TDA Glossary

Attention graph

We can treat each Transformer's attention matrix A_attn as an adjacency matrix of some weighted graph, where the vertices represent tokens, and the edges connect pairs of tokens with mutual attention weights. In our current work, we additionally transform this matrix by the following formula: A' = 1 - max(A_attn , A^T_attn ), making it symmetric. Further, we consider weighted undirected graph G, which corresponds to this new matrix A'.

Attention graph filtration

Attention graph filtration is an ordered set of graphs G^τ_i filtered by increasing attention weight thresholds τ_i. Filtering edges lower than the given threshold affects the graph structure and its core features.
To see how it happens, look at a little toy example below. When we filter out edges with weights 0.1, two cycles disappear. When we additionally filter out the edge with weight 0.2, one vertex becomes isolated, and thus new connected component appears.

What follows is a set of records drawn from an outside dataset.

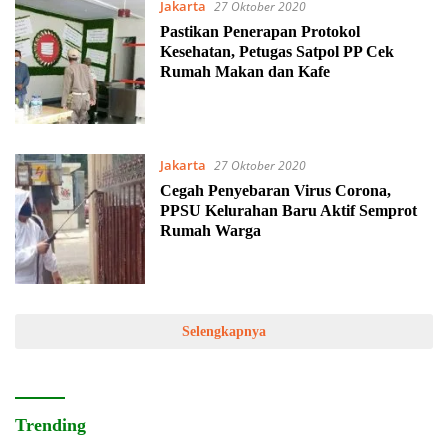
Jakarta
27 Oktober 2020
Pastikan Penerapan Protokol
Kesehatan, Petugas Satpol PP Cek
Rumah Makan dan Kafe
Jakarta
27 Oktober 2020
Cegah Penyebaran Virus Corona,
PPSU Kelurahan Baru Aktif Semprot
Rumah Warga
Selengkapnya
Trending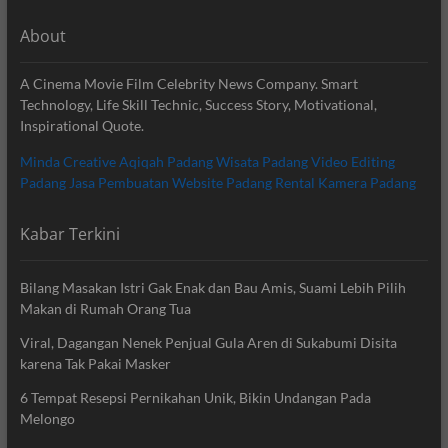
About
A Cinema Movie Film Celebrity News Company. Smart
Technology, Life Skill Technic, Success Story, Motivational,
Inspirational Quote.
Minda Creative
Aqiqah Padang
Wisata Padang
Video Editing
Padang
Jasa Pembuatan Website Padang
Rental Kamera Padang
Kabar Terkini
Bilang Masakan Istri Gak Enak dan Bau Amis, Suami Lebih Pilih
Makan di Rumah Orang Tua
Viral, Dagangan Nenek Penjual Gula Aren di Sukabumi Disita
karena Tak Pakai Masker
6 Tempat Resepsi Pernikahan Unik, Bikin Undangan Pada
Melongo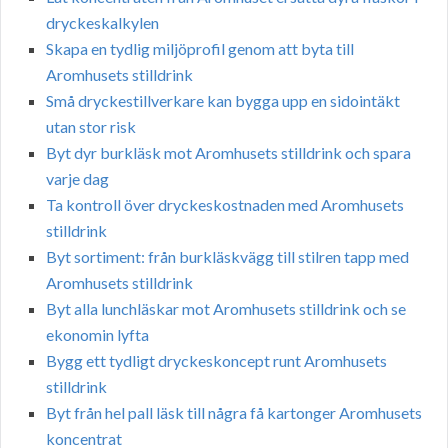
dryckeskalkylen
Skapa en tydlig miljöprofil genom att byta till
Aromhusets stilldrink
Små dryckestillverkare kan bygga upp en sidointäkt
utan stor risk
Byt dyr burkläsk mot Aromhusets stilldrink och spara
varje dag
Ta kontroll över dryckeskostnaden med Aromhusets
stilldrink
Byt sortiment: från burkläskvägg till stilren tapp med
Aromhusets stilldrink
Byt alla lunchläskar mot Aromhusets stilldrink och se
ekonomin lyfta
Bygg ett tydligt dryckeskoncept runt Aromhusets
stilldrink
Byt från hel pall läsk till några få kartonger Aromhusets
koncentrat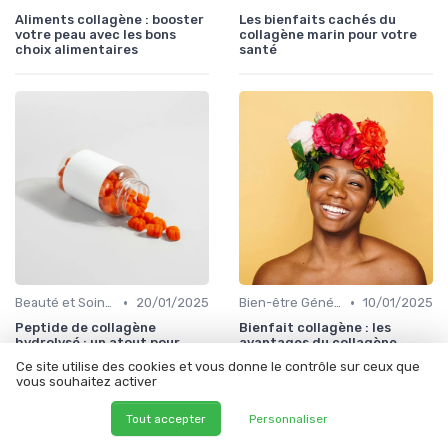
Aliments collagène : booster
Les bienfaits cachés du
votre peau avec les bons
collagène marin pour votre
choix alimentaires
santé
•
•
Beauté et Soins de la Peau
20/01/2025
Bien-être Général
10/01/2025
Peptide de collagène
Bienfait collagène : les
hydrolysé : un atout pour
avantages du collagène
votre peau
marin pour votre peau et
Ce site utilise des cookies et vous donne le contrôle sur ceux que
votre santé
vous souhaitez activer
Tout accepter
Personnaliser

Alternatively, we can filter out the edges with weights larger than the threshold τ_i. In this variant of the filtration, new edges will appear, and connected components will disappear while we increase τ_i. For example, when we cut off all edges with weights more than 0.1, there are two connected components. But when we increase τ_i to 0.2, only one connected component remain. By increasing the threshold further, we get the initial graph again.

Both types of the graph filtration can be used to build the barcode.

Betti numbers

We consider β₀ (the number of connected components of the graph) and β₁ (the number of independent cycles of the graph) as the core features of the attention graphs. More formally and generally these numbers are defined as dimensions of the 0-th and 1-st homology groups of the graph (or associated complex) correspondingly.

Refer to Chapter 2 of the Algebraic Topology textbook from Allen Hatcher for a more detailed introduction to homology groups.

Barcode

TDA techniques allow tracking changes, happening through filtration, by identifying the moments of when the features appear (i.e., their "birth") or disappear (i.e., their "death"), and associating a lifetime to them. The latter is encoded as a set of intervals called a "barcode", where each interval ("bar") lasts from the feature's "birth" to its "death". The barcode characterizes the persistent features of attention graphs and describes their stability.

You can find a brief explanation of this concept in this introductory video. Also, refer to the paper Topology And Data by Gunnar Carlsson for more formal and precise definitions.

Here we provide an example of the barcode of the little graph from the above, corresponding to the second type of filtration and the connected components feature.

At the threshold zero, we filter out all edges of the graph with weights more than zero, and four connected components are present. So there are four bars — each one corresponds to one connected component. On the diagram, we draw only three of them because one connected component is always present, so there is no point in tracking its dynamic. When we add edges with a weight of 0.1, two connected components disappear, so two bars end at point 0.1. When we add an edge with a weight of 0.2, one more connected component disappears, so the remained bar ends at 0.2.